Editorial
Copyright ©The Author(s) 2015. Published by Baishideng Publishing Group Inc. All rights reserved.
World J Methodol. Jun 26, 2015; 5(2): 55-61
Published online Jun 26, 2015. doi: 10.5662/wjm.v5.i2.55
Bartter and Gitelman syndromes: Spectrum of clinical manifestations caused by different mutations
Amar Al Shibli, Hassib Narchi
Amar Al Shibli, Department of Pediatrics, Tawam Hospital, Al Ain, United Arab Emirates
Hassib Narchi, Department of Pediatrics, College of Medicine and Health Sciences, United Arab Emirates University, Al Ain, United Arab Emirates
Author contributions: Both Al Shibli A and Narchi H have made substantial contributions to conception and design of the editorial, drafting the article or making critical revisions related to important intellectual content of the manuscript and final approval of the version of the article to be published.
Conflict-of-interest: None.
Open-Access: This article is an open-access article which was selected by an in-house editor and fully peer-reviewed by external reviewers. It is distributed in accordance with the Creative Commons Attribution Non Commercial (CC BY-NC 4.0) license, which permits others to distribute, remix, adapt, build upon this work non-commercially, and license their derivative works on different terms, provided the original work is properly cited and the use is non-commercial. See: http://creativecommons.org/licenses/by-nc/4.0/
Correspondence to: Hassib Narchi, MD, FRCPCH, Department of Pediatrics, College of Medicine and Health Sciences, United Arab Emirates University, Al Ain, PO Box 17666, United Arab Emirates. hassib.narchi@uaeu.ac.ae
Telephone: +971-3-7137414 Fax: +971-3-7672022
Received: December 17, 2014
Peer-review started: December 18, 2014
First decision: April 27, 2015
Revised: May 14, 2015
Accepted: June 4, 2015
Article in press: June 8, 2015
Published online: June 26, 2015
Abstract

Bartter and Gitelman syndromes (BS and GS) are inherited disorders resulting in defects in renal tubular handling of sodium, potassium and chloride. Previously considered as genotypic and phenotypic heterogeneous diseases, recent evidence suggests that they constitute a spectrum of disease caused by different genetic mutations with the molecular defects of chloride reabsorption originating at different sites of the nephron in each condition. Although they share some characteristic metabolic abnormalities such as hypokalemia, metabolic alkalosis, hyperplasia of the juxtaglomerular apparatus with hyperreninemia, hyperaldosteronism, the clinical and laboratory manifestations may not always allow distinction between them. Diuretics tests, measuring the changes in urinary fractional excretion of chloride from baseline after administration of either hydrochlorothiazide or furosemide show very little change (< 2.3%) in the fractional excretion of chloride from baseline in GS when compared with BS, except when BS is associated with KCNJ1 mutations where a good response to both diuretics exists. The diuretic test is not recommended for infants or young children with suspected BS because of a higher risk of volume depletion in such children. Clinical symptoms and biochemical markers of GS and classic form of BS (type III) may overlap and thus genetic analysis may specify the real cause of symptoms. However, although genetic analysis is available, its use remains limited because of limited availability, large gene dimensions, lack of hot-spot mutations, heavy workup time and costs involved. Furthermore, considerable overlap exists between the different genotypes and phenotypes. Although BS and GS usually have distinct presentations and are associated with specific gene mutations, there remains considerable overlap between their phenotypes and genotypes. Thus, they are better described as a spectrum of clinical manifestations caused by different gene mutations.
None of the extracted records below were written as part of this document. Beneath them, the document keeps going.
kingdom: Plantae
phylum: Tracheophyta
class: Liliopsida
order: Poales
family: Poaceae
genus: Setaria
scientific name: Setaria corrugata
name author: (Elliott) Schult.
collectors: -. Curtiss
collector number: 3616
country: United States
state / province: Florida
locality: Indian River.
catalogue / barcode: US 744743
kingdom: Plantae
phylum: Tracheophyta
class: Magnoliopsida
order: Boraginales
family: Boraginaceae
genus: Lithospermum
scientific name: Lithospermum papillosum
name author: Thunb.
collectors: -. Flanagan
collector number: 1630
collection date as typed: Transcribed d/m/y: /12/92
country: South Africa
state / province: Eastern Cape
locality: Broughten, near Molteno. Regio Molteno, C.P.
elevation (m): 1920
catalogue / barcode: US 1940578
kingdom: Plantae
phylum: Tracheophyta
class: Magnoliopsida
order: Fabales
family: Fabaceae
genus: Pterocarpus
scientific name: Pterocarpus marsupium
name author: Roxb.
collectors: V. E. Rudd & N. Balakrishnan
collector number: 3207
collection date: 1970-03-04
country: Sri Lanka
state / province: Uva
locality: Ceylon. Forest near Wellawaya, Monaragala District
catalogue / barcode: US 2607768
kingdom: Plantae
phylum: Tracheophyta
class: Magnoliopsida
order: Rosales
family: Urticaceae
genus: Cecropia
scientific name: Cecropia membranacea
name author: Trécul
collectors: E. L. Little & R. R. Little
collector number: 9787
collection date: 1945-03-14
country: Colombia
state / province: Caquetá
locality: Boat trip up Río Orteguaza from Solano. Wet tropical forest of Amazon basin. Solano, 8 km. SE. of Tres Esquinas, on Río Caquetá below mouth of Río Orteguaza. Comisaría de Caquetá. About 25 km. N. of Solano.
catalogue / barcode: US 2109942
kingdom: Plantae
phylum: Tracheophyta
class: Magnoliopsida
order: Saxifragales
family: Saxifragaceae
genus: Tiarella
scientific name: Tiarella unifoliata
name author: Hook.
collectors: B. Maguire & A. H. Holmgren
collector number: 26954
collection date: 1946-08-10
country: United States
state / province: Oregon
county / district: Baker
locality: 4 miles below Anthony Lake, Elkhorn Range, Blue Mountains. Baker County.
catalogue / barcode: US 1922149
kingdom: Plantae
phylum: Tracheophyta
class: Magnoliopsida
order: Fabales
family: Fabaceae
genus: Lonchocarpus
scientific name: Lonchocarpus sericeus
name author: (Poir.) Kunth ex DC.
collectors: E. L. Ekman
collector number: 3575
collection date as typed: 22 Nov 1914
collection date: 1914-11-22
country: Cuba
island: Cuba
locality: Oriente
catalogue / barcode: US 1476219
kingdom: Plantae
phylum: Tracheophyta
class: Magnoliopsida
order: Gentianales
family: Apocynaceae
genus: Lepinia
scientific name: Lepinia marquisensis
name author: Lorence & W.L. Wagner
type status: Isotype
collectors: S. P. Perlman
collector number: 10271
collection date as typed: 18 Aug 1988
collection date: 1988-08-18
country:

Keywords: Gitelman syndrome, Bartter syndrome, Potassium, Chloride, Magnesium, Metabolic alkalosis, Genetics

Core tip: As inherited disorders of renal tubular excretion and reabsorption of electrolytes, Bartter and Gitelman syndromes were previously considered as genotypic and phenotypic heterogeneous diseases. Although they share some characteristic features, the clinical and laboratory manifestations may not always allow distinction between them. Different genetic mutations inducing impairment of electrolytes transport across different sites of the nephron have been reported in each condition. However, considerable overlap exists between the different genotypes and phenotypes of these two conditions that are now better described as a spectrum of clinical manifestations caused by different gene mutations.